O IMPACTO da forte desaceleração da economia sobre o mercado de trabalho no ano passado, no entanto, foi mitigado por diversos fatores, entre os quais os estímulos fiscais oferecidos pelo governo para alguns setores escolhidos e a ampla oferta de crédito para o consumo. A temerária decisão dos administradores públicos de contratar funcionários em massa, num período de notórias dificuldades para todos e de queda das receitas tributárias em termos reais, contribuiu muito para preservar o nível de emprego no País - a um custo altíssimo, porém.

OS GOVERNOS nas três esferas contrataram tanto que, de um ano para outro, conseguiram mudar a composição dos empregos abertos no País, como constatou um estudo da economista Luiza Rodrigues, do Banco Santander, citado em reportagem recente do Jornal Valor Econômico. Em 2008, com a contratação, em seus três níveis, de 112 mil funcionários, a administração pública ocupava a quarta posição como geradora de empregos, entre cinco setores econômicos. Ficou atrás do setor de serviços, do comércio e da indústria, e à frente apenas do setor agropecuário. No ano passado contratou 454 mil servidores, 305% mais do que em 2008, e passou a ocupar a segunda posição, superada apenas pelo setor de serviços.

O EFEITO das contratações do setor público não foi detectado pelo registro mais conhecido dos empregos formais do País, o Cadastro Geral de Empregados e Desempregados (Caged) do Ministério do Trabalho e do Emprego (MTE). Esse cadastro leva em conta apenas as contratações pelo regime da Consolidação das Leis do Trabalho (CLT), não as admissões pelo regime estatutário dos funcionários públicos, predominantes na área pública. Assim, o Caged registrou apenas 18 mil novos empregos no setor público em 2009. Já a Relação Anual de Informações Sociais (Rais) é mais completa - a de 2009 foi divulgada há pouco, e foi nela que se baseou o estudo.

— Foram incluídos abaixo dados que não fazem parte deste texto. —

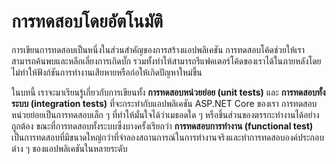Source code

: # การทดสอบโดยอัตโนมัติ
การเขียนการทดสอบเป็นหนึ่งในส่วนสำคัญของการสร้างแอปพลิเคชัน การทดสอบโค้ดช่วยให้เราสามารถค้นพบและหลีกเลี่ยงการเกิดบั๊ก รวมทั้งทำให้สามารถรีแฟคเตอร์โค้ดของเราได้ในภายหลังโดยไม่ทำให้ฟังก์ชันการทำงานเสียหายหรือก่อให้เกิดปัญหาใหม่ขึ้น

ในบทนี้ เราจะมาเรียนรู้เกี่ยวกับการเขียนทั้ง **การทดสอบหน่วยย่อย (unit tests)** และ **การทดสอบทั้งระบบ (integration tests)** ที่จะกระทำกับแอปพลิเคชัน ASP.NET Core ของเรา การทดสอบหน่วยย่อยเป็นการทดสอบเล็ก ๆ ที่ทำให้มั่นใจได้ว่าเมธอดใด ๆ หรือชิ้นส่วนของตรรกะทำงานได้อย่างถูกต้อง ขณะที่การทดสอบทั้งระบบซึ่งบางครั้งเรียกว่า **การทดสอบการทำงาน (functional test)** เป็นการทดสอบที่มีขนาดใหญ่กว่าที่จำลองสถานการณ์ในการทำงานจริงและทำการทดสอบองค์ประกอบต่าง ๆ ของแอปพลิเคชันในหลายระดับ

ENTRE os casos extremos está o do Estado de Roraima, onde, no ano passado, o total de funcionários públicos (federais, estaduais e municipais) foi duplicado. Até Janeiro de 2009, havia no Estado 19,8 mil funcionários públicos; ao longo do ano, foram contratados nada menos de 20,1 mil novos servidores, o que elevou o total para praticamente 40 mil.

É DIFÍCIL justificar o crescimento da folha de pagamentos do setor público como medida anticíclica, adotada para conter os efeitos negativos da crise econômica mundial sobre a economia brasileira. Embora discutíveis, por causa de seu caráter seletivo, as reduções tributárias oferecidas pelo governo ao longo de 2009, algumas das quais chegaram até este ano, podem ser classificadas como medidas anticíclicas, que são mantidas apenas durante um certo tempo.

A CONTRATAÇÃO de servidores públicos não é medida de efeito temporário. Ela produz gastos permanentes, que terão de ser cobertos pelos contribuintes. Ela significa, em resumo, o inchaço adicional e permanente da administração pública, que já é pesada, grande e cara demais. 

A PRECÁRIA situação das contas públicas tornará essa tarefa muito mais difícil. Esse trabalho ainda será prejudicado pela baixa qualidade gerencial do setor público - parte das bombas de efeito retardado deixadas por Luiz Inácio da Silva ao próximo governo.